Low Steppa - Inside The Track 'Listen Up'
Low Steppa needs little introduction. Since the early years of this millennium he’s been producing some of the finest bass music around under various guises, whilst touring the globe and rocking some of the world’s best parties – from EDC in Los Angeles to Womb in Tokyo.
His own imprint Simma Black Records is going from strength to strength, with Simma Black releases becoming a staple in many a DJs crate. And with his own Simma parties packing clubbers in, Low Steppa certainly is a busy guy!
With his latest release ‘’ via riding high on both the & We sat down with to get an indepth look ‘Inside The Track’ and more with this Exclusive interview.
1) Congratulations on the current success of ‘Listen Up’ from your EP via Grant Nelson’s Freeze Dried label. It’s certainly hitting a nerve with fans on Traxsource as its currently riding high on both our House and overall Top100 download charts right now.
Yeah I’m really happy with the release. Having the EP come out on Grant’s Freeze Dried label is a big thing for me as I’ve followed his music for years. This along with the way it’s selling is really exciting for me and it looks like a great start to the Low Steppa project. People seem to be digging the sound I’ve got going on and although there is a lot of this kind of vibe at the moment, I still feel like I’m kind of doing my own thing too so that feels really good as well.
2) Tell us more about “Listen Up”. What was the main inspiration behind it and what prompted the musical direction?
I made ‘Listen Up’ a while back and I basically sat down wanting to make something
on a Garage vibe with organs and a big bass line. I’ve always been into the Garage from around 97 and also lots of soulful, deep house like Jon Cutler, Richard Earnshaw, Grant Nelson, Spirit Catcher, Jimpster etc. I wanted to try and fuse all that love into a track and ‘Listen Up’ was how that ended up. I make tracks for the dance floor so when I was making that track this is what I was thinking about, how it would work the floor. I was a DJ before I started to produce so I make tracks in a way that suits my style of DJing and what I think DJs and the people on the dance floor will enjoy. I think my sound sits between certain genres or styles but hopefully this is a good thing.
3) Production wise, what is it about “Listen Up” that makes it work?

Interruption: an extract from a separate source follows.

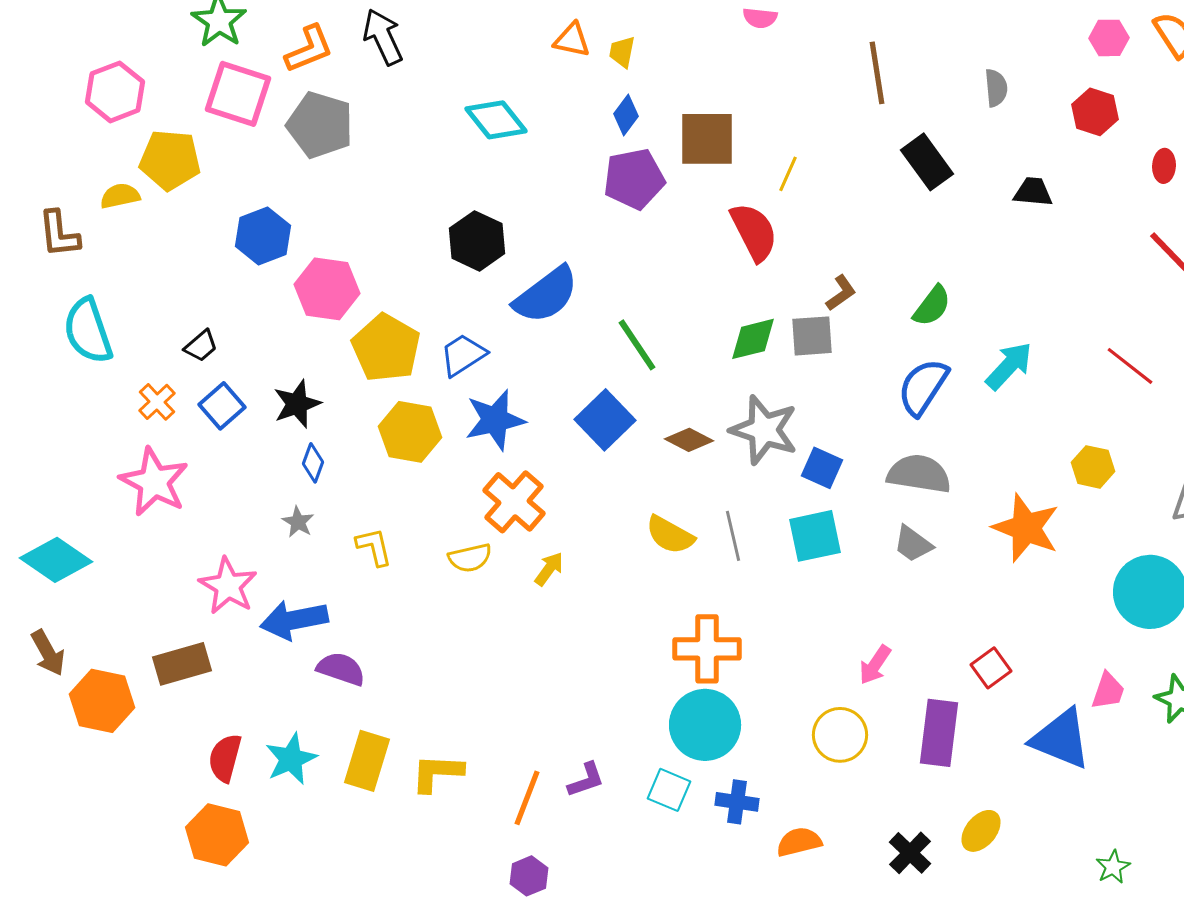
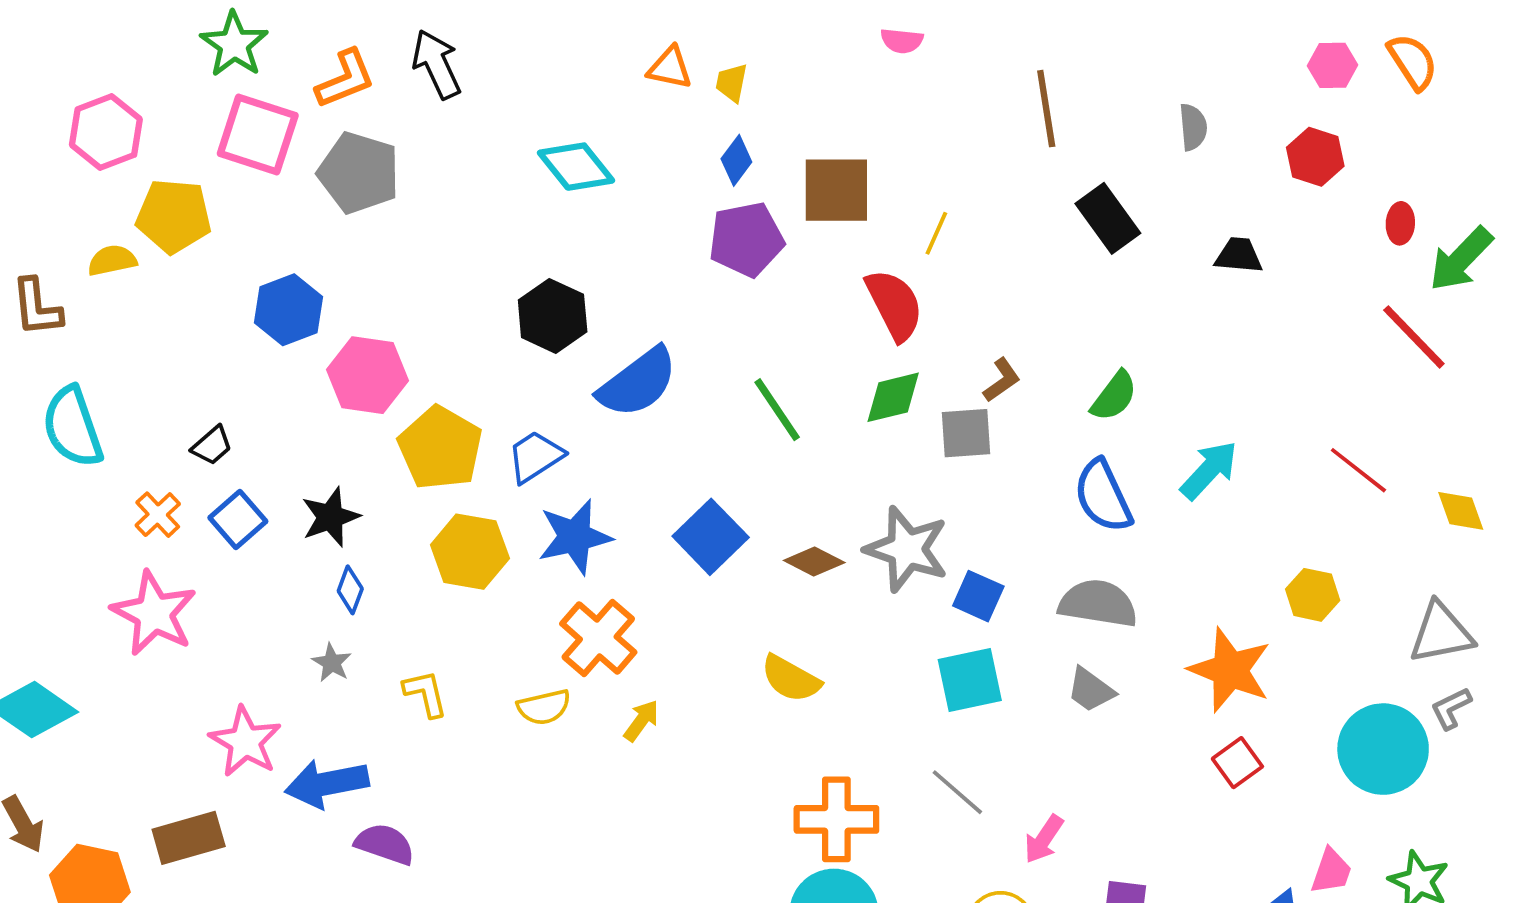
green diamond: (753, 339) -> (893, 397), moved
green line: (637, 345) -> (777, 410), moved
blue semicircle: (923, 387) -> (1103, 496), turned -58
gray line: (733, 536) -> (957, 792), moved, turned -36
red square: (991, 668) -> (1237, 763), moved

As with a lot of my tracks I do try to give them an old school feel, as that’s what I think appeals to people with the Low Steppa stuff. The track was meant to sound rough and ready and kind of gritty. I think the breakdown down and build works due to the snare roll and how the vocal comes in before the bass and drums kick back in, I think this makes it fun to play. It’s a simple track but sometimes more often than not that works. The bass line is really simple but the groove of the drums carries it along. I don’t do much to my bass lines, some widening which I do within Massive and some EQ usually with the channel strip EQ and a little bit of compression maybe.
4) What is the one machine, program, sound, drum machine, technique that characterizes the signature Low Steppa sound?
I think there are a couple, I think the swing in my beats and the way I program them is recognizable and this particular track has the classic Low Steppa Bass vibe that a lot of my tracks have. I love making beats and dropping in the extra snares and hats to add that groove. I like the high strings, layering the organ with bass and opening certain notes in the bass synth to expand the sound and automate some delay or reverb with this too. I love to throw in record noise or crackle as well, not sure why really I guess I just don’t want things to sound too clean.
5) What is the one piece of kit that Low Steppa simply cannot do without?
Well in terms of a sequencer its Cubase, I’ve used this for years now and its what I know and enjoy. Massive though is what I use a lot for a synth, am use to it, love the sound and I enjoy making new patches for it. I like to use equipment a lot and know them well, some people use different synths all the time but I like sticking to things and learn new techniques within a program or plug in. I think I get more done this way and the creativity flows better. I use Kontakt a lot for stabs and sometimes for bass samples or vocals. I love my Adam Sub8 to check the low end is not too much or too little. Getting the sub bass right can be really tricky so its important to be able to hear it well. I also check my tracks on Beyerdynamic headphones and I really rate the 880s. Maybe the most important thing is to drink lots of tea and coffee too and take regular breaks so you don’t go insane!
6) Any advice for your fans on how to make it in today’s fast paced game?
It’s important to show respect and be real, make an effort and talk to people in the right way. There are so many negative and rude people in this game now. Work hard too and don’t try and rush things. Learn a bit about where the music comes from and get out there and meet people and make music that you love. I’ve been in places before making music that I wasn’t sure I vibed off but I love what I do now and cannot wait to get back in the studio every morning, am always excited to be making music. I also think these days you have to come with a certain amount of quantity too because music comes and goes so quick, every week a whole new bunch of tracks hit the stores and with so much music nowadays its harder than ever to stand out so regular releases are important.